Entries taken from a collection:
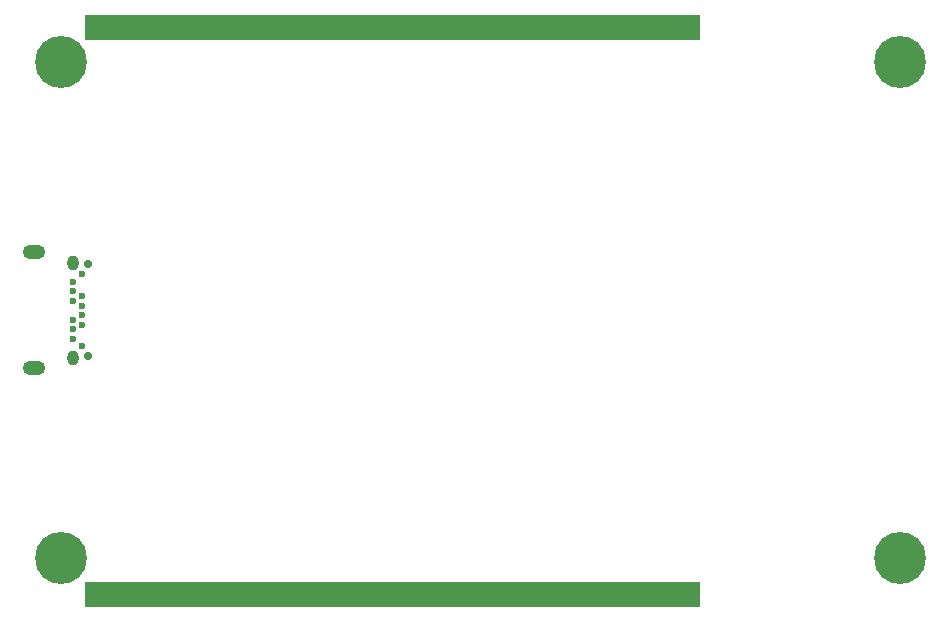
<source format=gbr>
%TF.GenerationSoftware,KiCad,Pcbnew,5.1.10*%
%TF.CreationDate,2021-05-25T23:34:38-06:00*%
%TF.ProjectId,mountaineer,6d6f756e-7461-4696-9e65-65722e6b6963,2*%
%TF.SameCoordinates,Original*%
%TF.FileFunction,Soldermask,Bot*%
%TF.FilePolarity,Negative*%
%FSLAX46Y46*%
G04 Gerber Fmt 4.6, Leading zero omitted, Abs format (unit mm)*
G04 Created by KiCad (PCBNEW 5.1.10) date 2021-05-25 23:34:38*
%MOMM*%
%LPD*%
G01*
G04 APERTURE LIST*
%ADD10C,0.100000*%
%ADD11O,0.950000X1.300000*%
%ADD12C,0.600000*%
%ADD13C,0.700000*%
%ADD14O,1.900000X1.200000*%
%ADD15C,4.400000*%
G04 APERTURE END LIST*
D10*
G36*
X173000000Y-132000000D02*
G01*
X121000000Y-132000000D01*
X121000000Y-130000000D01*
X173000000Y-130000000D01*
X173000000Y-132000000D01*
G37*
X173000000Y-132000000D02*
X121000000Y-132000000D01*
X121000000Y-130000000D01*
X173000000Y-130000000D01*
X173000000Y-132000000D01*
G36*
X173000000Y-84000000D02*
G01*
X121000000Y-84000000D01*
X121000000Y-82000000D01*
X173000000Y-82000000D01*
X173000000Y-84000000D01*
G37*
X173000000Y-84000000D02*
X121000000Y-84000000D01*
X121000000Y-82000000D01*
X173000000Y-82000000D01*
X173000000Y-84000000D01*
D11*
%TO.C,J1*%
X120050000Y-111000000D03*
X120050000Y-103000000D03*
D12*
X120750000Y-107400000D03*
X120750000Y-106600000D03*
X120750000Y-108200000D03*
X120750000Y-105800000D03*
X120050000Y-107800000D03*
X120050000Y-106200000D03*
X120050000Y-108600000D03*
X120050000Y-105400000D03*
X120050000Y-109400000D03*
X120050000Y-104600000D03*
X120750000Y-103950000D03*
X120750000Y-110050000D03*
D13*
X121250000Y-103100000D03*
X121250000Y-110900000D03*
D14*
X116700000Y-102100000D03*
X116700000Y-111900000D03*
%TD*%
D15*
%TO.C,H4*%
X190000000Y-86000000D03*
%TD*%
%TO.C,H3*%
X190000000Y-128000000D03*
%TD*%
%TO.C,H2*%
X119000000Y-86000000D03*
%TD*%
%TO.C,H1*%
X119000000Y-128000000D03*
%TD*%
M02*

</source>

Exercise:
Above are the records; copy every line in them that holds the word "format".

Answer for this exercise:
<source format=gbr>
G04 Gerber Fmt 4.6, Leading zero omitted, Abs format (unit mm)*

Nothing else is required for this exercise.